Last updated on 2013.03.16

A couple weeks ago, Plains Justice brought to my attention a persuasive argument that TransCanada's real customers for the tar sands oil it wants to ship across the prairie in the Keystone XL pipeline are not the Americans from whom it wants to seize land but the Chinese. A commenter said there's "zero reason for this scenario to occur." The same commenter said I need to learn a little about economics.

I defer economic judgments to professional investment advisors:

Canadian oilsands producers rely too heavily on the U.S. market and need to export more product to growing economies in Asia, taking advantage of higher prices and demand, according to a Scotiabank report released Thursday.

After the huge surge that oil prices experienced in December, rising 12.2 per cent over the previous month, there are signs domestic producers aren't tapping the full benefit, said Scotiabank's (TSX:BNS) commodities specialist Patricia Mohr.

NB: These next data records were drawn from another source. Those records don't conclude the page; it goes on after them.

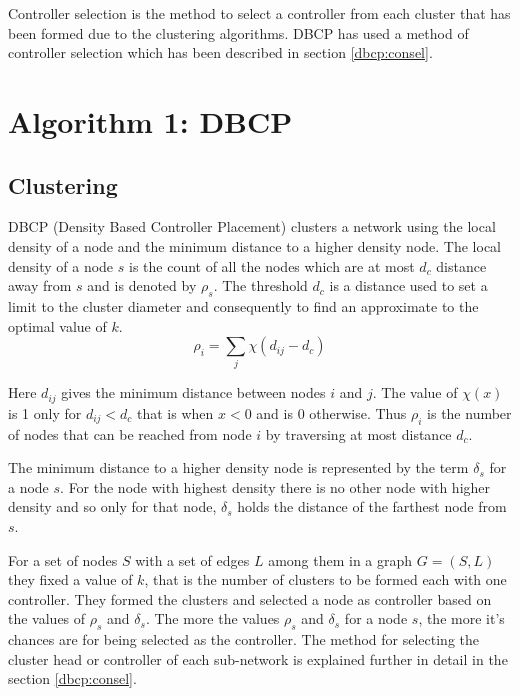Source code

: \documentclass[10pt]{extarticle}
\begin{document}
	Controller selection is the method to select a controller from each cluster that has been formed due to the clustering algorithms. DBCP has used a method of controller selection which has been described in section \ref{dbcp:consel}.
	
	\section{Algorithm 1: DBCP\cite{dbcp}} \label{algo:dbcp}

	\subsection{Clustering} \label{dbcp:cluster}
	DBCP (Density Based Controller Placement) clusters a network using the local density of a node and the minimum distance to a higher density node. The local density of a node $s$ is the count of all the nodes which are at most $d_c$ distance away from $s$ and is denoted by $\rho_s$. The threshold $d_c$ is a distance used to set a limit to the cluster diameter and consequently to find an approximate to the optimal value of $k$.
	\begin{equation}
	\rho_i=\sum_j\chi(d_{ij}-d_c)
	\end{equation}
	
	Here $d_{ij}$ gives the minimum distance between nodes $i$ and $j$. The value of $\chi(x)$ is 1 only for $d_{ij}<d_c$ that is when $x<0$ and is 0 otherwise. Thus $\rho_i$ is the number of nodes that can be reached from node $i$ by traversing at most distance $d_c$.
	
	The minimum distance to a higher density node is represented by the term $\delta_s$ for a node $s$. For the node with highest density there is no other node with higher density and so only for that node, $\delta_s$ holds the distance of the farthest node from $s$.
	
	For a set of nodes $S$ with a set of edges $L$ among them in a graph $G=(S,L)$ they fixed a value of $k$, that is the number of clusters to be formed each with one controller. They formed the clusters and selected a node as controller based on the values of $\rho_s$ and $\delta_s$. The more the values $\rho_s$ and $\delta_s$ for a node $s$, the more it's chances are for being selected as the controller. The method for selecting the cluster head or controller of each sub-network is explained further in detail in the section \ref{dbcp:consel}.
	
\end{document}
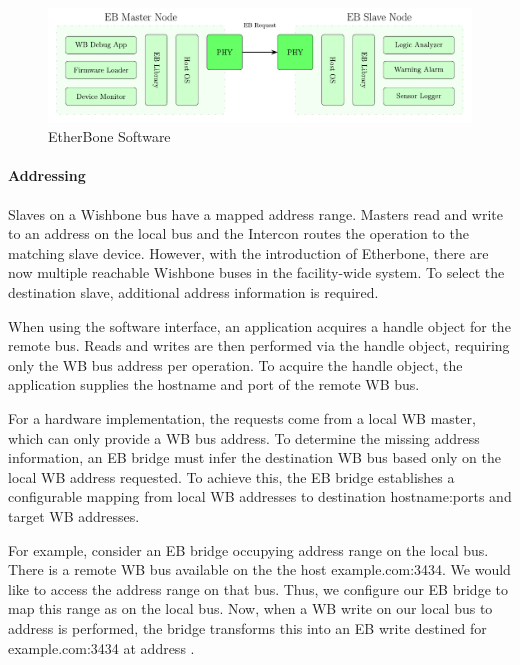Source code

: \begin{figure}[H]
    \centering
    \includegraphics[width=15cm]{figures/EtherBone_2.pdf}
    \caption{EtherBone Software}
    \label{fig:EtherBone-2}
\end{figure}

\paragraph{Addressing}

Slaves on a Wishbone bus have a mapped address range. Masters read and write to an address on the local bus and the Intercon routes the operation to the matching slave device. 
However, with the introduction of Etherbone, there are now multiple reachable Wishbone buses in the facility-wide system. 
To select the destination slave, additional address information is required.

\vspace{5 mm}

\noindent When using the software interface, an application acquires a handle object for the remote bus. Reads and writes are then performed via the handle object, requiring only the WB bus address per operation. 
To acquire the handle object, the application supplies the hostname and port of the remote WB bus.

\vspace{5 mm}

\noindent For a hardware implementation, the requests come from a local WB master, which can only provide a WB bus address. 
To determine the missing address information, an EB bridge must infer the destination WB bus based only on the local WB address requested. 
To achieve this, the EB bridge establishes a configurable mapping from local WB addresses to destination hostname:ports and target WB addresses.

\vspace{5 mm}

\noindent For example, consider an EB bridge occupying address range  on the local bus. 
There is a remote WB bus available on the the host example.com:3434. 
We would like to access the address range  on that bus. Thus, we configure our EB bridge to map this range as  on the local bus. 
Now, when a WB write on our local bus to address  is performed, the bridge transforms this into an EB write destined for example.com:3434 at address .

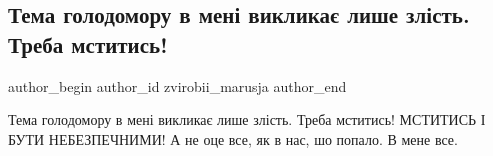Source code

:  
 
 
 
 
 
\subsection{Тема голодомору в мені викликає лише злість. Треба мститись!}
\label{sec:28_11_2020.fb.zvirobii_marusja.2.golodomor_mest}
\ifcmt
	author_begin
   author_id zvirobii_marusja
	author_end
\fi

Тема голодомору в мені викликає лише злість. Треба мститись! МСТИТИСЬ І БУТИ
НЕБЕЗПЕЧНИМИ! А не оце все, як в нас, шо попало. В мене все.
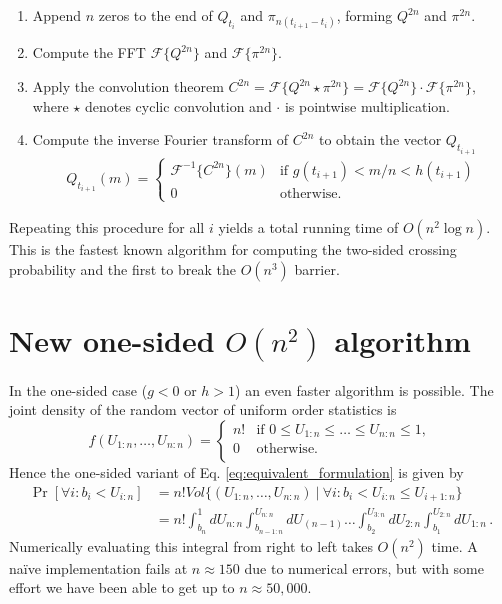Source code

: \documentclass[a0,portrait]{a0poster}
\renewcommand{\emph}[1]{{\color{emphtextcolor}#1}}
\newcommand{\pr}[1]{\Pr \left[ #1 \right]}
\newcommand{\sectiontitle}[1]{\section*{\huge \color{textcolor}#1}}
\begin{document}
{\begin{multicols}{2}
\begin{enumerate}
    \item Append $n$ zeros to the end of $Q_{t_i}$ and $\pi_{n(t_{i+1}-t_i)}$,
    forming $Q^{2n}$ and $\pi^{2n}$.
    \item Compute the FFT $\mathcal{F}\{Q^{2n}\}$ and $\mathcal{F}\{\pi^{2n}\}$.
    \item Apply the convolution theorem
    \(
        C^{2n} = \mathcal{F}\{Q^{2n} \star \pi^{2n}\} = \mathcal{F} \{ Q^{2n}\} \cdot \mathcal{F}\{\pi^{2n}\},
    \)
    where $\star$ denotes cyclic convolution and $\cdot$ is pointwise multiplication.
    \item Compute the inverse Fourier transform of $C^{2n}$ to obtain the vector $Q_{t_{i+1}}$
    \begin{align*}
        Q_{t_{i+1}}(m) =
        \begin{cases}
            \mathcal{F}^{-1}\{C^{2n}\}(m) & \text{if }  g(t_{i+1}) < m/n < h(t_{i+1}) \\
            0 & \text{otherwise}.
        \end{cases}
    \end{align*}
\end{enumerate}
Repeating this procedure for all $i$ yields a total running time of $O(n^2 \log n)$.
\emph{This is the fastest known algorithm for computing the two-sided crossing probability and the first to break the $O(n^3)$ barrier.}

\sectiontitle{New one-sided $O(n^2)$ algorithm}
In the one-sided case ($g<0$ or $h>1$) an even faster algorithm is possible. 
The joint density of the random vector of uniform order statistics is
\[
    f(U_{1:n}, \ldots, U_{n:n}) = 
    \left\{\begin{array}{ll}
        n! & \mbox{if } 0 \le U_{1:n} \le \ldots \le U_{n:n} \le 1, \\
        0  & \mbox{otherwise}. \\
    \end{array}
    \right.
\]
Hence the one-sided variant of Eq. \eqref{eq:equivalent_formulation} is given by
\begin{align*}
    \pr{\forall i: b_i < U_{i:n}}
    &=
    n!Vol\{ (U_{1:n}, \ldots, U_{n:n}) \ |\ \forall i: b_i < U_{i:n} \le U_{i+1:n}\} \nonumber \\
    &=  \displaystyle n! \int_{b_n}^1 dU_{n:n} \int_{b_{n-1:n}}^{U_{n:n}} dU_{(n-1)} \ldots \int_{b_2}^{U_{3:n}} dU_{2:n} \int_{b_1}^{U_{2:n}} dU_{1:n} \,.
\end{align*}
Numerically evaluating this integral from right to left takes \(O(n^{2})\) time.
A na\"ive implementation fails at $n \approx 150$ due to  numerical errors,
but with some effort we have been able to get up to $n \approx 50,000$. \cite{MoscovichEigerNadlerSpiegelman2015}


\end{multicols}}
\end{document}
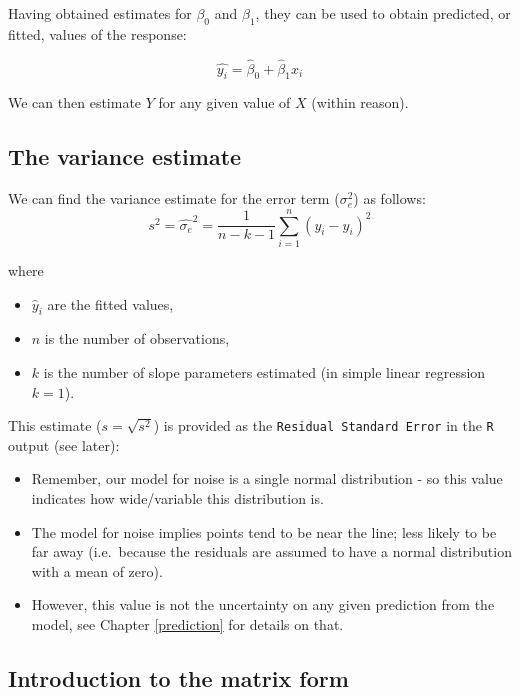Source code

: \documentclass[
  oneside]{krantz}
\providecommand{\tightlist}{%
  \setlength{\itemsep}{0pt}\setlength{\parskip}{0pt}}
\begin{document}
Having obtained estimates for \(\beta_0\) and \(\beta_1\), they can be used to obtain predicted, or fitted, values of the response:

\[\hat{y_i}=\hat{\beta}_0+\hat{\beta}_1x_{i}\]

We can then estimate \(Y\) for any given value of \(X\) (within reason).

\hypertarget{the-variance-estimate}{%
\subsection{The variance estimate}\label{the-variance-estimate}}

We can find the variance estimate for the error term (\(\sigma_e^2\)) as follows:
\begin{equation}
s^2 = \hat{\sigma_e}^2=\frac{1}{n-k-1}\sum_{i=1}^n(y_i-\hat{y}_i)^2
\end{equation}

where

\begin{itemize}
\tightlist
\item
  \(\hat{y}_i\) are the fitted values,
\item
  \(n\) is the number of observations,
\item
  \(k\) is the number of slope parameters estimated (in simple linear regression \(k=1\)).
\end{itemize}

This estimate (\(s=\sqrt{s^2}\)) is provided as the \texttt{Residual\ Standard\ Error} in the \texttt{R} output (see later):

\begin{itemize}
\tightlist
\item
  Remember, our model for noise is a single normal distribution - so this value indicates how wide/variable this distribution is.
\item
  The model for noise implies points tend to be near the line; less likely to be far away (i.e.~because the residuals are assumed to have a normal distribution with a mean of zero).
\item
  However, this value is not the uncertainty on any given prediction from the model, see Chapter \ref{prediction} for details on that.
\end{itemize}

\hypertarget{introduction-to-the-matrix-form}{%
\subsection{Introduction to the matrix form}\label{introduction-to-the-matrix-form}}
\end{document}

..."The wide discount for WTI [that's TransCanada's] oil off Brent highlights the commercial risk for Canada's oilpatch of relying largely on one export market -- the United States," Mohr said [Sunny Freeman, "Oilsands Producers Should Diversify Exports to Maximize Gains: Scotiabank," Canadian Business, 2011.01.27; [link update!] also available at Oilweek Magazine].

The article lays out logic similar to that revealed in TransCanada's own research that finds building Keystone XL should reduce supply and raise prices in the United States. That same research indicates that, post-Keystone XL, the United States will still import just as much oil from unfriendly countries.

If you still think that TransCanada is building Keystone XL to do the United States a favor, you aren't paying attention to the evidence.

Meanwhile, from the fox-henhouse department, the Alberta government has appointed former TransCanada chief Hal Kvisle to take charge of Alberta's new oil sands environmental monitoring panel. Kvisle will co-chair the panel with former University of Lethbridge president and professor emeritus of management Howard Tennant. Apparently neither environmenal experts nor former BP CEO Tony Hayward were available to lead the panel.